Another consideration is the anatomical characterisation of LTV based on information from canine lumbosacral anatomy, 16 and the need to adapt this information to take into account feline anatomical differences. One example of such an interspecies anatomical difference is the normal separation of the sacral spinal processes. 17 A study in German Shepherd dogs found the prevalence of LTV in the breed was 40%, a significantly higher result compared with previous studies in the same breed.13,21 However, it was suggested that the increased prevalence could be a result of including the separation of the spinous process on S1 from the median crest as an LTV, something not undertaken in previous studies. 21 This highlights the difficulties in comparing classification methods for LTV between different species, as this separation of sacral spinous processes is a normal finding in the cat. 17
The sample size of cats with DLSS was much smaller than the control group.

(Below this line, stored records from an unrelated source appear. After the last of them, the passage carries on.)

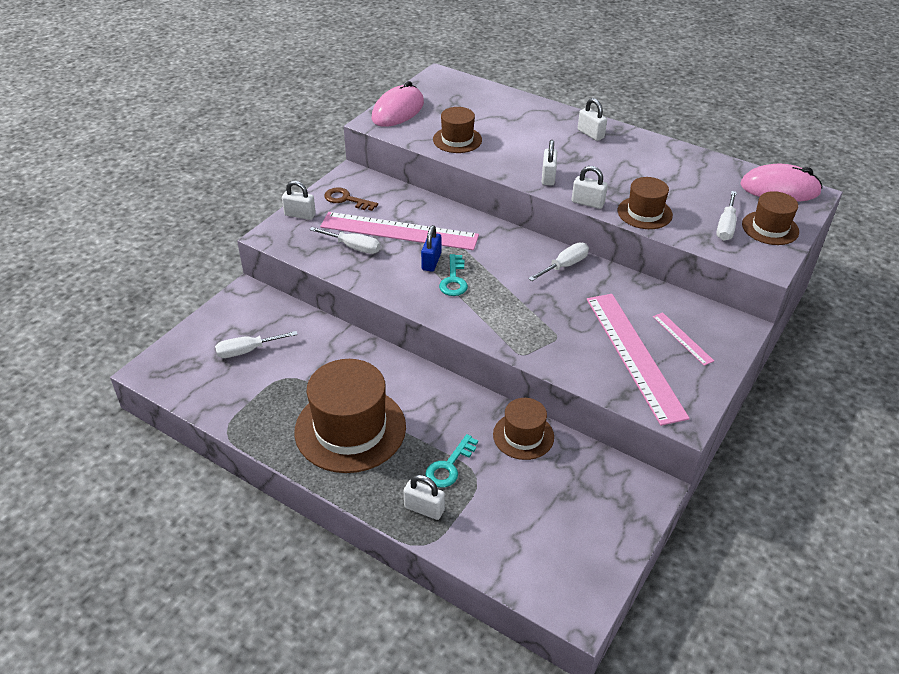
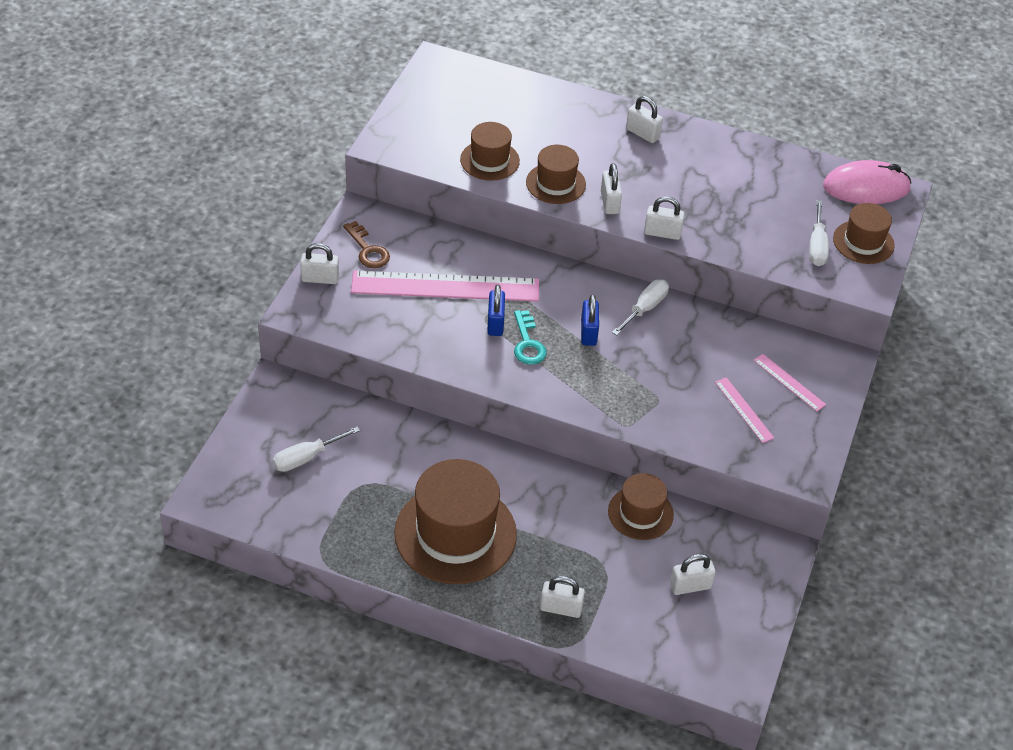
camera: 15 degrees left, 5 degrees up
(346, 199) = (368, 250): brown key -> brown key turned 135 degrees counterclockwise
(353, 247) = (399, 315): white screwdriver -> none
(398, 111) = (404, 124): pink mouse -> none
(449, 466) = (573, 559): turquoise key -> none
(509, 278) = (588, 333): none -> blue padlock
(553, 507) = (690, 586): none -> white padlock
(634, 355) = (744, 410): pink ruler -> pink ruler, size x0.45
(644, 213) = (727, 239): brown hat -> brown hat (555, 183)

Although this illustrates the rare nature of DLSS in cats, this had a restrictive influence on the validity of the results and may not have been fully representative of the general population of cats with lumbosacral disease.
Conclusions
The results of this study suggest that LTV should be considered as a contributing risk factor for the development of DLSS in cats. Despite the limitations of this study, a significantly greater prevalence of LTV was identified in cats with DLSS compared with the control population.
Footnotes
Conflict of interest
The authors declared no potential conflicts of interest with respect to the research, authorship, and/or publication of this article.
Funding
The authors received no financial support for the research, authorship, and/or publication of this article.